臺階之上, 毓砂居高臨下地望着碧落,邪魅地開口,“你回去告訴柳傾瓷, 本宮不想要四琳琅了, 如今, 我只想要俞緋湮的命!”陣陣回聲擴展開來, 更是顯得偌大的夙砂殿內空曠而幽靜。
些許的沉寂後, 突然一個女聲響起,“不可以!”碧落倏然站起身,雙目大睜, 脫口而出便是如此一句不敬之語。
從毓砂的臉上看不出他絲毫的心境,只見他徐步走下臺階, 緩緩行至碧落面前停下, 那對灰色妖媚的瞳眸緊緊地盯着碧落一瞬不瞬, 許久,他方幽幽開口, “這似乎不該是一個有求於人的人應有的態度吧?”他嘴邊掛着一絲淺笑,“你是個聰明人,所以本宮相信你該很明白,惹怒本宮對你來說一點好處都沒有。”
在毓砂那不懷好意的笑容下,碧落感覺渾身不自在, 她無奈地垂下頭, 用微弱的嗓音淡淡地道了一句, “對不起, 宮主, 求您救救緋湮。”

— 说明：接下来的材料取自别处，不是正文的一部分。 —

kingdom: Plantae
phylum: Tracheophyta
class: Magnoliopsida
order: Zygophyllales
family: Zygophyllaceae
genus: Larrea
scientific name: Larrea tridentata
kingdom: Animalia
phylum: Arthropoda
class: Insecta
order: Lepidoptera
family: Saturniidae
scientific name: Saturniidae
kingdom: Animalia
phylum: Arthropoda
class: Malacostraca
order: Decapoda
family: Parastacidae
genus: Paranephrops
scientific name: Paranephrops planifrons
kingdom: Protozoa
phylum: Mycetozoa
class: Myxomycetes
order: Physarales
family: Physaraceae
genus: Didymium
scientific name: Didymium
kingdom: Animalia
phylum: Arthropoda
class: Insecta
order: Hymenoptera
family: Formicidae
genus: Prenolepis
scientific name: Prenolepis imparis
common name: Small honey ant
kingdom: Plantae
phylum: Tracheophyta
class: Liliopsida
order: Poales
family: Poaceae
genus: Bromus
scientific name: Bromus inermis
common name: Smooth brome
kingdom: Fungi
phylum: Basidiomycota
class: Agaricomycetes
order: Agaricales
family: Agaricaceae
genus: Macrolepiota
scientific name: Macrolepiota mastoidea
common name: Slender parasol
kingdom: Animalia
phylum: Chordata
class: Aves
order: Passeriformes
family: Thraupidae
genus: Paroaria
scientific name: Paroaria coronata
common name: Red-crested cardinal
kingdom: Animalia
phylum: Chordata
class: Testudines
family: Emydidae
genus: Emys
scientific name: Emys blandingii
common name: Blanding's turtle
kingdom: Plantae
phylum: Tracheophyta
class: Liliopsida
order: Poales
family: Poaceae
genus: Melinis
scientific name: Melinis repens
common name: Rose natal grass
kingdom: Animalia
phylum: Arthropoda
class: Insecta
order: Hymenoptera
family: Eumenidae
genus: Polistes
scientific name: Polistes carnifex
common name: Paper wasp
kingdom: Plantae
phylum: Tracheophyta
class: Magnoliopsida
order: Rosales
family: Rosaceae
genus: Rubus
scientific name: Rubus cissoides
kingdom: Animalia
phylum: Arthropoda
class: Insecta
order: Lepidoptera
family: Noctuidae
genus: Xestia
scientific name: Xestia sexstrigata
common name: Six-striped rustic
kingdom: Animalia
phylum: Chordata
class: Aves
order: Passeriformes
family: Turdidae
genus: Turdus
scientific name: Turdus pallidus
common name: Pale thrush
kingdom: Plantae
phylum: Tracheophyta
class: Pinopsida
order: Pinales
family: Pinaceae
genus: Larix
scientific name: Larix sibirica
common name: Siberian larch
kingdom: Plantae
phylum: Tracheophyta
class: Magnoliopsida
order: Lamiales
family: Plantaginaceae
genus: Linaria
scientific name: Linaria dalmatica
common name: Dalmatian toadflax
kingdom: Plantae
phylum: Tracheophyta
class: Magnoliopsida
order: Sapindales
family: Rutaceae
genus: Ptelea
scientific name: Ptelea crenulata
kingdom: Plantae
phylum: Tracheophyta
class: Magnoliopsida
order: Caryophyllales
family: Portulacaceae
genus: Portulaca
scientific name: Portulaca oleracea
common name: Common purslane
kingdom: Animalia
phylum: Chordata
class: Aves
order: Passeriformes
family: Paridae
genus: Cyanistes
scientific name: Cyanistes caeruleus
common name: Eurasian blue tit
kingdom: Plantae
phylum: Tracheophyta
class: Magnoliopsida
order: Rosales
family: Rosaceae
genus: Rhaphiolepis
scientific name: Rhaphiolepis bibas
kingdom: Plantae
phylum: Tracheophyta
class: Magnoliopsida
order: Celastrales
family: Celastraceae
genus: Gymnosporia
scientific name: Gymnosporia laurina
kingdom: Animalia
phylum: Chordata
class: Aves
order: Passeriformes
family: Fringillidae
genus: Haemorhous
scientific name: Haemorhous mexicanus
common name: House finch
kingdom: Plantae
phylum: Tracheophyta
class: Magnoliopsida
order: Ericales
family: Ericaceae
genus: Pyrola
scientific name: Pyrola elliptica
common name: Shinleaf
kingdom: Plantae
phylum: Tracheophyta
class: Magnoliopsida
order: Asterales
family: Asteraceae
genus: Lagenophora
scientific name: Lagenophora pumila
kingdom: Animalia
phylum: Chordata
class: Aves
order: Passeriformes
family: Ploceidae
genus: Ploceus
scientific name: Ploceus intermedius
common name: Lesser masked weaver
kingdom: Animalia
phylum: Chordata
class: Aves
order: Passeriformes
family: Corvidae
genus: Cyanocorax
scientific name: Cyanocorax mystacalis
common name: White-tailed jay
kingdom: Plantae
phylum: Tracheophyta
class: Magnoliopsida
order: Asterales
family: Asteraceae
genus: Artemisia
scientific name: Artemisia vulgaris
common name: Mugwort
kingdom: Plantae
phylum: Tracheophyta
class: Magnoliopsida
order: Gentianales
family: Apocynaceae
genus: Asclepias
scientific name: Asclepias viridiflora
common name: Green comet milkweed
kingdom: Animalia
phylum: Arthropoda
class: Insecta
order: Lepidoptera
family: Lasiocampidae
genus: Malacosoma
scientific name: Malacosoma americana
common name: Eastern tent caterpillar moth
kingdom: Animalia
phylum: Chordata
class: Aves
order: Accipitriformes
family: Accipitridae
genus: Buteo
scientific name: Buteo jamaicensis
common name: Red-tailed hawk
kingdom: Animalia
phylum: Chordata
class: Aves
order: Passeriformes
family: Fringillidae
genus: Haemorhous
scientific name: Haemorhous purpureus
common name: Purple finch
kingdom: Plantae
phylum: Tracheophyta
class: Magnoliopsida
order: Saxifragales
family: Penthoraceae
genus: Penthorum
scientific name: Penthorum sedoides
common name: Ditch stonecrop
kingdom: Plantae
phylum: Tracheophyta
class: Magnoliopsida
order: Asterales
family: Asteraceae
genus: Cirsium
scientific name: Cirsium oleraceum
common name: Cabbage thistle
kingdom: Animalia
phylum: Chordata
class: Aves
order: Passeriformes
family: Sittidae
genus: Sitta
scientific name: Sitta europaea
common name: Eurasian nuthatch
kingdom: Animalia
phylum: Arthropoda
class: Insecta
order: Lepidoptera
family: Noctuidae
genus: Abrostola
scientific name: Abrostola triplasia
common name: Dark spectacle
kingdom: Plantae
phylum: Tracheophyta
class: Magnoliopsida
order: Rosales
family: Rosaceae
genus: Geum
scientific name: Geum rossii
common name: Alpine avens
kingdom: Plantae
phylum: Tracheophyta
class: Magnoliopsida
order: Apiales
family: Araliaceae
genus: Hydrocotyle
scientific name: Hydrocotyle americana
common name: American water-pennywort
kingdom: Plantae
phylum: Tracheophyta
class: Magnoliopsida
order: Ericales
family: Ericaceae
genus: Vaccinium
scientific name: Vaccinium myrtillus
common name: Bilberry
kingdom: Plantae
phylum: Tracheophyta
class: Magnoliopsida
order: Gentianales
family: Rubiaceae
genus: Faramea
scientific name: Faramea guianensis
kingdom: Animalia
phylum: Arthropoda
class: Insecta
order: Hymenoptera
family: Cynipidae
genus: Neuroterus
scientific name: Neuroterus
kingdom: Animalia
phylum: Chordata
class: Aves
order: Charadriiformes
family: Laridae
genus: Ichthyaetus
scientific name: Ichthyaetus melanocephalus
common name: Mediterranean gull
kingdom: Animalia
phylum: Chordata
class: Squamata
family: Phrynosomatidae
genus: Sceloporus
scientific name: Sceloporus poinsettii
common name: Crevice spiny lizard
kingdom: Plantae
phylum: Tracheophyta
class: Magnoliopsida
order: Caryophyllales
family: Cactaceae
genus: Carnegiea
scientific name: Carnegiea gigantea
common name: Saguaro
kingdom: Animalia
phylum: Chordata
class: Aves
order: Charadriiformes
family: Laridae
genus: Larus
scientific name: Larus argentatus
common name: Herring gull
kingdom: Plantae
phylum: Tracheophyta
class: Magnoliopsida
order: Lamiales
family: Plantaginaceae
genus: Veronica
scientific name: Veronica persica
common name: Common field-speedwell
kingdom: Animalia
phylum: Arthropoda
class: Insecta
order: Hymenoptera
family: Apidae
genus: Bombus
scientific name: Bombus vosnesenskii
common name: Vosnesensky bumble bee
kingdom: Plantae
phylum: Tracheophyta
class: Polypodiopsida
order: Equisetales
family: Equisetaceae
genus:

無視碧落的道歉,毓砂從她身邊走過, 自顧自地坐到矮几邊上,單手撐幾抵着下頜,頗具玩味地望着碧落,“那也請你給本宮一個理由,告訴本宮我憑什麼要救俞緋湮?”
“因爲……”碧落側過身去,卻在視線與毓砂的目光交匯時聲音戛然而止。憑什麼要毓砂救緋湮?她竟找不出一個理由。心中不住地苦笑着,她該如何說?說她還放不下緋湮,她還愛着他,而因爲自己無力救他,所以纔來找毓砂宮主希望能借到其一臂之力?
似乎她的欲言又止早在毓砂的意料之中,此刻,毓砂接口而道:“怎麼?說不下去了?”嘴角邪氣的笑容毒而美,毓砂揚着他嫵媚的眼,柔聲而問:“還是說,你要本宮來替你解釋?”
碧落一怔,還未來得及消化毓砂的話語,卻聽他已然開口,“你愛上了俞緋湮,所以你將薔薇扣交給他,你對蓮華見死不救,你來求我助你一臂之力,所有的一切都是因爲你愛俞緋湮,才希望我能救他。”他輕輕吐出一口氣,“可是,這終究只是你的理由,而不是本宮的,所以,本宮完全可以不救他。”他在說這段話的時候語氣不帶絲毫的起伏,口吻中也沒有一丁點的感情。
而碧落卻早在一邊按捺不住,她飛快來到毓砂的對桌,雙手撐着矮几搖着頭道:“不是的,不是您想的那樣,我沒有對哥哥見死不救!”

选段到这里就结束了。